De eerste lezing: Zondag 8 december | 2e zondag van de advent
Jes 11,1-10; Ps 72 (71), 2, 7-8, 12-13, 17; Rom 15, 4-9; Mat 3, 1-12.
Door: Cor Sinnema
Profetie en psalm zijn vanuit dezelfde Messiaanse verwachtingen geschreven. Jesaja voorziet het ontspruiten van een twijg aan de stronk van Isaï op wie de geest van de Heer zal rusten. Ook de psalm schetst het portret van de ware koning van Israël, de ware nazaat van David.
Joden bidden dagelijks in het Achttiengebed dat de spruit van David (de Messias) snel mag ontspruiten en spreken uit dat hij bevrijding mag brengen, de bevrijding waarop zij heel de dag hopen.
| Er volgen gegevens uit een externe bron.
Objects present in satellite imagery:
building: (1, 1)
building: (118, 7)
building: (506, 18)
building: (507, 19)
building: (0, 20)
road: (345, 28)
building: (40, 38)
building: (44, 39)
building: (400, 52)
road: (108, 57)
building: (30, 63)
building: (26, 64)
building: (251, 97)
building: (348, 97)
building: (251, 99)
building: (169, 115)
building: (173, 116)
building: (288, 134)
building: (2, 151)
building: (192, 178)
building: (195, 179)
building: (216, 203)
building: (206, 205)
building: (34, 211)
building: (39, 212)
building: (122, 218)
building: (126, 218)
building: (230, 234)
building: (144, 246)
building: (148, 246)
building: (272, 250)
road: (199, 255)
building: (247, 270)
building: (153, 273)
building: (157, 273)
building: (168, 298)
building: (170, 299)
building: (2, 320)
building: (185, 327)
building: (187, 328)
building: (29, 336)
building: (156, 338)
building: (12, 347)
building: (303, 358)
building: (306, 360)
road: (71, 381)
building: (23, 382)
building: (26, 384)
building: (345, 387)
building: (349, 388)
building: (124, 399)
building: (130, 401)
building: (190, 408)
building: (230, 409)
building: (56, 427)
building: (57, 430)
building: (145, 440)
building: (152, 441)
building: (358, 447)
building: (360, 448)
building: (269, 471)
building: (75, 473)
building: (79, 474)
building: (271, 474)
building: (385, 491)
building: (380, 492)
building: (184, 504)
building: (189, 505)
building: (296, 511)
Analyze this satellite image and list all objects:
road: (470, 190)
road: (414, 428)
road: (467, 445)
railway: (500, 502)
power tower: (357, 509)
De Kerk past de woorden van de profeet toe op de geboorte van Jezus in wie zij de Messias ziet. Toch zouden christenen moeten erkennen dat het messiaanse rijk nog lang niet is gerealiseerd. Er is alleen maar een begin mee gemaakt. Leven joden en christenen niet beiden in de verwachting van de komst van het Koninkrijk van God?
Zie voor verdere uitleg https://www.bijbelhuiszevenkerken.be/blog/2016/11/28/zondagslezingen-4-december-2016/ en https://www.tijdschriftvoorverkondiging.org/download/2009-81-aflevering-1/
___
In de eucharistieviering van de zondag wordt eerst gelezen uit de Joodse Bijbel. Deze ‘eerste’ lezing wordt gevolgd door een psalm of lofzang, die hier goed bij past. Samen vormen zij een eenheid en ze worden gerekend tot het gemeenschappelijke bezit van joden én christenen. Wat leert de eerste lezing ons in relatie tot het evangelie?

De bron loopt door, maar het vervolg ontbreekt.